Shahrul Azhar

Personal information
- Full name: Ahmad Shahrul Azhar Sofian
- Date of birth: 24 October 1974 (age 51)
- Place of birth: Perak, Malaysia
- Position: Midfielder

Team information
- Current team: Perak President's Cup Manager

Senior career*
- Years: Team / Apps / (Gls)
- 1996–1997: Perak /  / (3)
- 1998–1999: Negeri Sembilan /  / (3)
- 2000–2008: Perak /  / (21)
- 2009: Proton

International career
- 2002: Malaysia U-23 / 3 / (0)
- 1999–2001: Malaysia / 6 / (1)
- 1999–2002: Malaysia / 40 / (7)

= Shahrul Azhar =

Malaysian footballer

Ahmad Shahrul Azhar Sofian (born 24 October 1974) is a Malaysian former footballer best known for his time with Perak, where he was team captain and wore the number 7 jersey. He was a central midfielder.

==Career==
Shahrul spent almost his entire career with Perak FA. He made his debut in 1996 and remained with Perak FA until 2008 except in 1998 and 1999, where he joined Negeri Sembilan FA. He is a highly-influential player for Perak FA, but is perhaps more known for his fiery temperament than his footballing abilities. He was once banned 12 months for his antics against the fourth official after receiving a red card against Selangor MPPJ.

Shahrul made his international senior debut at the 1999 Dunhill Cup in Vietnam. He also played in the 1999 Southeast Asian Games where he scored a hat-trick against Cambodia. In 2000, Ahmad Shahrul was selected as the captain of the national team. On 25 May 2002, he was called up for an international friendly match against five times World Cup winners Brazil. He was selected as one of the first eleven to play against Brazilian stars such as Ronaldo and Barca's Ronaldinho. His last appearance with the national team is at the 2002 Asian Games in Busan, South Korea.

He was also sent off in the 2007 Malaysia Cup final for a second-bookable offence. Perak went on to lose that match 3-0.

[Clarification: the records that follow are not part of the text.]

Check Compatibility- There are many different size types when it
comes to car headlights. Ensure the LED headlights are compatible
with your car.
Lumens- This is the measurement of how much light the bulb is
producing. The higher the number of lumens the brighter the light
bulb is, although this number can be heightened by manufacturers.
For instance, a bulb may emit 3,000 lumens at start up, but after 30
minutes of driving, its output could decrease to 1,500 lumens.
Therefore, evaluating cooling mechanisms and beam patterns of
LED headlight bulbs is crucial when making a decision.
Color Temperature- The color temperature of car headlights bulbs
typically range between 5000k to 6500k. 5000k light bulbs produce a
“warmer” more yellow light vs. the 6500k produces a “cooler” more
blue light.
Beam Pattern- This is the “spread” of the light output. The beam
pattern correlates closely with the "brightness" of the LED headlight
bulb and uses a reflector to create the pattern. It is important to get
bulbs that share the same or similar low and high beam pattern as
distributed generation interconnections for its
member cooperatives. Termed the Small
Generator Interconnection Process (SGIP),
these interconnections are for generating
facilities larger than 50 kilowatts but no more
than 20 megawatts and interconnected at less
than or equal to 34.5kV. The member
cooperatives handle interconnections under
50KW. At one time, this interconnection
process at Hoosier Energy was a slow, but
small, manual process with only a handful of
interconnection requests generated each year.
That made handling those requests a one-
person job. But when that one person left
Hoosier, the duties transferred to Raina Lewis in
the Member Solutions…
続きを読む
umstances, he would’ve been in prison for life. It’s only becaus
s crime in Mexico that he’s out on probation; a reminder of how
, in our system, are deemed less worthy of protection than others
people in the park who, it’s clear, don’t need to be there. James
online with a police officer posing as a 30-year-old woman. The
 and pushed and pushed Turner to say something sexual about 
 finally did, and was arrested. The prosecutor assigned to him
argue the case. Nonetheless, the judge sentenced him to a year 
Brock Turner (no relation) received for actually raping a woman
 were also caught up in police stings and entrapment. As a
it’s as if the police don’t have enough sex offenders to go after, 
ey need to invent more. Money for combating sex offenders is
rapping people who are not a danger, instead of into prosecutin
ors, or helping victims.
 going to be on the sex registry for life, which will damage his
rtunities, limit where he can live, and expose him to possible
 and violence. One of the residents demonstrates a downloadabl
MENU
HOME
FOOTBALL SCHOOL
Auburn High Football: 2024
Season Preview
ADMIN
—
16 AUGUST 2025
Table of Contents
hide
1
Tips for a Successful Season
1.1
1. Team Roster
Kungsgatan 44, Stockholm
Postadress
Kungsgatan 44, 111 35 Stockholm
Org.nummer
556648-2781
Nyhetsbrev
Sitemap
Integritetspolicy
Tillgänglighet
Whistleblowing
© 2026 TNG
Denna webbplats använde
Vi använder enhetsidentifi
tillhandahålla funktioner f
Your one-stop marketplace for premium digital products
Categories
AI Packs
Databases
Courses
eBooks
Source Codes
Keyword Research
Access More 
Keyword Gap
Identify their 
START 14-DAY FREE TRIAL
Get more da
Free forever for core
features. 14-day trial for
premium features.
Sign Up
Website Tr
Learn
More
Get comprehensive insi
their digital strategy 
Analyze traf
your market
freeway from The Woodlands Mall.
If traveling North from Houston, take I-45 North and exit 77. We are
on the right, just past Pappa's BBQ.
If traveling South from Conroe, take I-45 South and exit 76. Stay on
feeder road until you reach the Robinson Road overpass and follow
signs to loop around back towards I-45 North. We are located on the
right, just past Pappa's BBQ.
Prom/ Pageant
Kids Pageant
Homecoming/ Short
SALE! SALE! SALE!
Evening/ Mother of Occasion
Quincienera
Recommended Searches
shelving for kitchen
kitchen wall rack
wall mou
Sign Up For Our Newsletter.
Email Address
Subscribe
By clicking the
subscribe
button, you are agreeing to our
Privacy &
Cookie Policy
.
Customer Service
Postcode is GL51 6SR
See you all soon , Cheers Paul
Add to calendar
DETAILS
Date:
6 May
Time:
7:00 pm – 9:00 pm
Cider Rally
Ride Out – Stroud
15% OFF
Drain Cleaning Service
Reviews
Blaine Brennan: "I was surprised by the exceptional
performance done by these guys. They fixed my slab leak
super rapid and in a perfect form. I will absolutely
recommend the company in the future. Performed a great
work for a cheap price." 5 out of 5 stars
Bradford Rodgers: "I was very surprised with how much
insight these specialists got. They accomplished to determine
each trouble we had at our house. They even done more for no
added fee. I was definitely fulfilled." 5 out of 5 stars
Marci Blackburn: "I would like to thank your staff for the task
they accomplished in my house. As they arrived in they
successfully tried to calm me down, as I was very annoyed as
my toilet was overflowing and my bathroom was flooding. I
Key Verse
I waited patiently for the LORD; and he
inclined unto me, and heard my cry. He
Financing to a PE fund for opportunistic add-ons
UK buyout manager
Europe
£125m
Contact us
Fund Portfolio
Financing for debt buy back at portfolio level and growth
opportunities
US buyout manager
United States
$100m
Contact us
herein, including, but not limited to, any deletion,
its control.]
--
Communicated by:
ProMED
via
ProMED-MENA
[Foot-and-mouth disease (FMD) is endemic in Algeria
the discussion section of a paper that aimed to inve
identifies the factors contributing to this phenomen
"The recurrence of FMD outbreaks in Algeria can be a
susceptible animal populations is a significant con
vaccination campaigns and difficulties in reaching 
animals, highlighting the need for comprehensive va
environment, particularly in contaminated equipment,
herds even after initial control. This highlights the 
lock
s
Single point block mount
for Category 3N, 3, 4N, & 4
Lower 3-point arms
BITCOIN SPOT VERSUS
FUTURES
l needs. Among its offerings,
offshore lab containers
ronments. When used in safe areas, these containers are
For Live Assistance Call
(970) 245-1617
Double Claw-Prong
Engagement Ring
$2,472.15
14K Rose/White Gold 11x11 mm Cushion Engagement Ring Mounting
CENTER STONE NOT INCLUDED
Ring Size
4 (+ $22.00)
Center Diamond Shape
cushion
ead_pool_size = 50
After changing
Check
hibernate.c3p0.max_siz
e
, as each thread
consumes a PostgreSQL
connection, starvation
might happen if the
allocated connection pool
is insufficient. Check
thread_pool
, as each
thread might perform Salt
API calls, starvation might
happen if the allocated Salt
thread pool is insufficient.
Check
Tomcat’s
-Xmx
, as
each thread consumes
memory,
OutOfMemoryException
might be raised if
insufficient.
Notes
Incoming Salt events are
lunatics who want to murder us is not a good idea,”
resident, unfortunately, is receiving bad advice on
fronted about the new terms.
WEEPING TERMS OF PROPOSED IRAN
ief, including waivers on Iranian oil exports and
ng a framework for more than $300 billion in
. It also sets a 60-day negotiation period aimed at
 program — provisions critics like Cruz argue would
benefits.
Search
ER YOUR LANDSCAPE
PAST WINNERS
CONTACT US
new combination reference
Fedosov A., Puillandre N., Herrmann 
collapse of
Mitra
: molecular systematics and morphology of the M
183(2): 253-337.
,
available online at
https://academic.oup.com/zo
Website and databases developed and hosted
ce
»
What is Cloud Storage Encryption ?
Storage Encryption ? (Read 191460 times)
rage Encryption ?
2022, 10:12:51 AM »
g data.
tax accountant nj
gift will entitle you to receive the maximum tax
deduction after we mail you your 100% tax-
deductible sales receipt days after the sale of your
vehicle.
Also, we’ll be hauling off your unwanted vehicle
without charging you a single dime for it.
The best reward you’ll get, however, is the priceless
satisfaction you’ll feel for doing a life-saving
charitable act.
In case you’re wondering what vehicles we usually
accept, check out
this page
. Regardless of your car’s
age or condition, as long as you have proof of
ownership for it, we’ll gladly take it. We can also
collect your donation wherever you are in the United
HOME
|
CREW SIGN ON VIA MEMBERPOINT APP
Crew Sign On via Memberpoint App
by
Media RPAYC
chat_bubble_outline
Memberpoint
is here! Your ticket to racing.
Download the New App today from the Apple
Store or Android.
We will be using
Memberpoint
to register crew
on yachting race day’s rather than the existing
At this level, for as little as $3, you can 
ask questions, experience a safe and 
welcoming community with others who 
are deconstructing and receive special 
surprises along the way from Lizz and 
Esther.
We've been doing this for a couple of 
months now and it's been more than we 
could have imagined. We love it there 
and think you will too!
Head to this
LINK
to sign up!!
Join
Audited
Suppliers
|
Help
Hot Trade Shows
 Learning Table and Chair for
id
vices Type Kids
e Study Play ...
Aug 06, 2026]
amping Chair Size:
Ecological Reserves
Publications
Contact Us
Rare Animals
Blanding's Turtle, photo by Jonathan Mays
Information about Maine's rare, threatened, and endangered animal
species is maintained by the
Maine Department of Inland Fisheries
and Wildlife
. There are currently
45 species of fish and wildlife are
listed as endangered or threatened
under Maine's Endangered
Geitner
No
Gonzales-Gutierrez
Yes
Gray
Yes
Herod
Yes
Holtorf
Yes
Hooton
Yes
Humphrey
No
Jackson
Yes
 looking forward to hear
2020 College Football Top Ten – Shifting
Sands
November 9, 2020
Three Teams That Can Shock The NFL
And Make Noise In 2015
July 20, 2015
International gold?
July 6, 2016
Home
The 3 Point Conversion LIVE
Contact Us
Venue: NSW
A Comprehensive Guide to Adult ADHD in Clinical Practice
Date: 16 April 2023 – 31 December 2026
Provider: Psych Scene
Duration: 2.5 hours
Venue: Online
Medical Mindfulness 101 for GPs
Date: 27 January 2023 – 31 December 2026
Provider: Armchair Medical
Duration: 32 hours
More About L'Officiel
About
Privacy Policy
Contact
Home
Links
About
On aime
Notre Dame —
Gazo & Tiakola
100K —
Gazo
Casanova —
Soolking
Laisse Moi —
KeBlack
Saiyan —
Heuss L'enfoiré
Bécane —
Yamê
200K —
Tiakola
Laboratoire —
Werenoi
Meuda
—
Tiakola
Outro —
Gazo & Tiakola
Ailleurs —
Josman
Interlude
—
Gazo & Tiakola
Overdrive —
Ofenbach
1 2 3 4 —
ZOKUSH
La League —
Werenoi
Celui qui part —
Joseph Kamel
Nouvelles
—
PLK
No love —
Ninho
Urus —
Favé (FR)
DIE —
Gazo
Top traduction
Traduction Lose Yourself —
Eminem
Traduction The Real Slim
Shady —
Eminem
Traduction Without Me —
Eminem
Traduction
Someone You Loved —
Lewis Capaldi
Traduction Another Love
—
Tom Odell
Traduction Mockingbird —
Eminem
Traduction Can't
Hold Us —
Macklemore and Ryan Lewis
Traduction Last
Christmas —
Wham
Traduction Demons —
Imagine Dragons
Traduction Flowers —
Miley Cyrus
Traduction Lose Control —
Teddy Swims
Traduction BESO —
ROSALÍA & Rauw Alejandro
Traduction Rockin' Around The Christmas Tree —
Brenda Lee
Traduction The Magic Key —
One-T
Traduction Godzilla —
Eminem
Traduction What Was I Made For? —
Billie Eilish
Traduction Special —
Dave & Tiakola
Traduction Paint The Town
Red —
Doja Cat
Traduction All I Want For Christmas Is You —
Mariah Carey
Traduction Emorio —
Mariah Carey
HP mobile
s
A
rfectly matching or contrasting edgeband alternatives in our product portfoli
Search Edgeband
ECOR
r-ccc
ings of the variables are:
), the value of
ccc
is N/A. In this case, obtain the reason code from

He played for Proton FC in the 2009 Malaysia Premier League, and retired at the end of the season.

Previously Shahrul works as Assistant Coach of U20 Negeri Sembilan FA.

Currently he works as Manager of Perak FA.

==International goals==

===Goals for Senior National Team===

| # | Date | Venue | Opponent | Score | Result | Competition |
|---|---|---|---|---|---|---|
| 1. | 4 August 1999 | Bandar Seri Begawan, Brunei | Cambodia | 7-3 | Won | 1999 Southeast Asian Games |
| 2. | 4 August 1999 | Bandar Seri Begawan, Brunei | Cambodia | 7-3 | Won | 1999 Southeast Asian Games |
| 3. | 4 August 1999 | Bandar Seri Begawan, Brunei | Cambodia | 7-3 | Won | 1999 Southeast Asian Games |
| 4. | 7 November 2000 | Songkhla, Thailand | Laos | 5-0 | Won | 2000 Tiger Cup |
| 5. | 7 November 2000 | Songkhla, Thailand | Cambodia | 3-2 | Won | 2000 Tiger Cup |
| 6. | 9 February 2001 | Ba Town, Fiji | Fiji | 2-1 | Won | Friendly |
| 7. | 25 June 2001 | Shah Alam, Malaysia | Bosnia and Herzegovina | 2-2 | Draw | 2001 Pestabola Merdeka |

==Personal life==
His grandfather, Ahmad Nazari was also a football player and a part of the Malaya national football team when it finished third in the 1962 Asian Games in Jakarta.

==Honours==
===Club===
- Perak
- Malaysia Premier League 1: 2002, 2003
- Malaysia Cup: 2000
- Malaysia FA Cup: 2004
- Sultan Haji Ahmad Shah Cup: 2005, 2006

===International===
- Malaysia
- Pestabola Merdeka runner-up: 2000

==Awards==
Shahrul was honoured by the Perak state in 2005 along with his teammates Chan Wing Hoong, K. Nanthakumar, Mohd Hamsani Ahmad and Syamsul Saad for their contributions to state football.